Please return every record exactly as it appears.

---------------

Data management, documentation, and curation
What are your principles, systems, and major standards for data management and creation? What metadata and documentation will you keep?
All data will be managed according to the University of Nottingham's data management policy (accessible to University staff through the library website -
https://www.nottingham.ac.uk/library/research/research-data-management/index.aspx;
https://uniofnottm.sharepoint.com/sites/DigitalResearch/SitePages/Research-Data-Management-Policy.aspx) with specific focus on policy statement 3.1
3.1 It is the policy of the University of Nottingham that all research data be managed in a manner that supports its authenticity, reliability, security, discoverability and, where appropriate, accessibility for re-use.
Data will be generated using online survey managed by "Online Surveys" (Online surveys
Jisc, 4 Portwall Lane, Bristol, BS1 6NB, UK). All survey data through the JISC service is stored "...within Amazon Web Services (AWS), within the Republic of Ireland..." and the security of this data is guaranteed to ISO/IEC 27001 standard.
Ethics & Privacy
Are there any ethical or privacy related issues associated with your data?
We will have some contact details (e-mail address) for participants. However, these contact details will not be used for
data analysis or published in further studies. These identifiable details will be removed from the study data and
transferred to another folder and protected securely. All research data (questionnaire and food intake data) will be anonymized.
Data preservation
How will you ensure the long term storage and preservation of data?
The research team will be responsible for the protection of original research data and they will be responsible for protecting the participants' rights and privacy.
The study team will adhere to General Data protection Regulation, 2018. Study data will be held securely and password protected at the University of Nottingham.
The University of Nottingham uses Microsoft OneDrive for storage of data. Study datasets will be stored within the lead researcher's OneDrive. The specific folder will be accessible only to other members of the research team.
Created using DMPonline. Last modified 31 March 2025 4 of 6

---------------

**FINISHED TASK:**
Data management, documentation, and curation
What are your principles, systems, and major standards for data management and creation? What metadata and documentation will you keep?
All data will be managed according to the University of Nottingham's data management policy (accessible to University staff through the library website -
https://www.nottingham.ac.uk/library/research/research-data-management/index.aspx;
https://uniofnottm.sharepoint.com/sites/DigitalResearch/SitePages/Research-Data-Management-Policy.aspx) with specific focus on policy statement 3.1
3.1 It is the policy of the University of Nottingham that all research data be managed in a manner that supports its authenticity, reliability, security, discoverability and, where appropriate, accessibility for re-use.
Data will be generated using online survey managed by "Online Surveys" (Online surveys
Jisc, 4 Portwall Lane, Bristol, BS1 6NB, UK). All survey data through the JISC service is stored "...within Amazon Web Services (AWS), within the Republic of Ireland..." and the security of this data is guaranteed to ISO/IEC 27001 standard.
Ethics & Privacy
Are there any ethical or privacy related issues associated with your data?
We will have some contact details (e-mail address) for participants. However, these contact details will not be used for
data analysis or published in further studies. These identifiable details will be removed from the study data and
transferred to another folder and protected securely. All research data (questionnaire and food intake data) will be anonymized.
Data preservation
How will you ensure the long term storage and preservation of data?
The research team will be responsible for the protection of original research data and they will be responsible for protecting the participants' rights and privacy.
The study team will adhere to General Data protection Regulation, 2018. Study data will be held securely and password protected at the University of Nottingham.
The University of Nottingham uses Microsoft OneDrive for storage of data. Study datasets will be stored within the lead researcher's OneDrive. The specific folder will be accessible only to other members of the research team.
Created using DMPonline. Last modified 31 March 2025 4 of 6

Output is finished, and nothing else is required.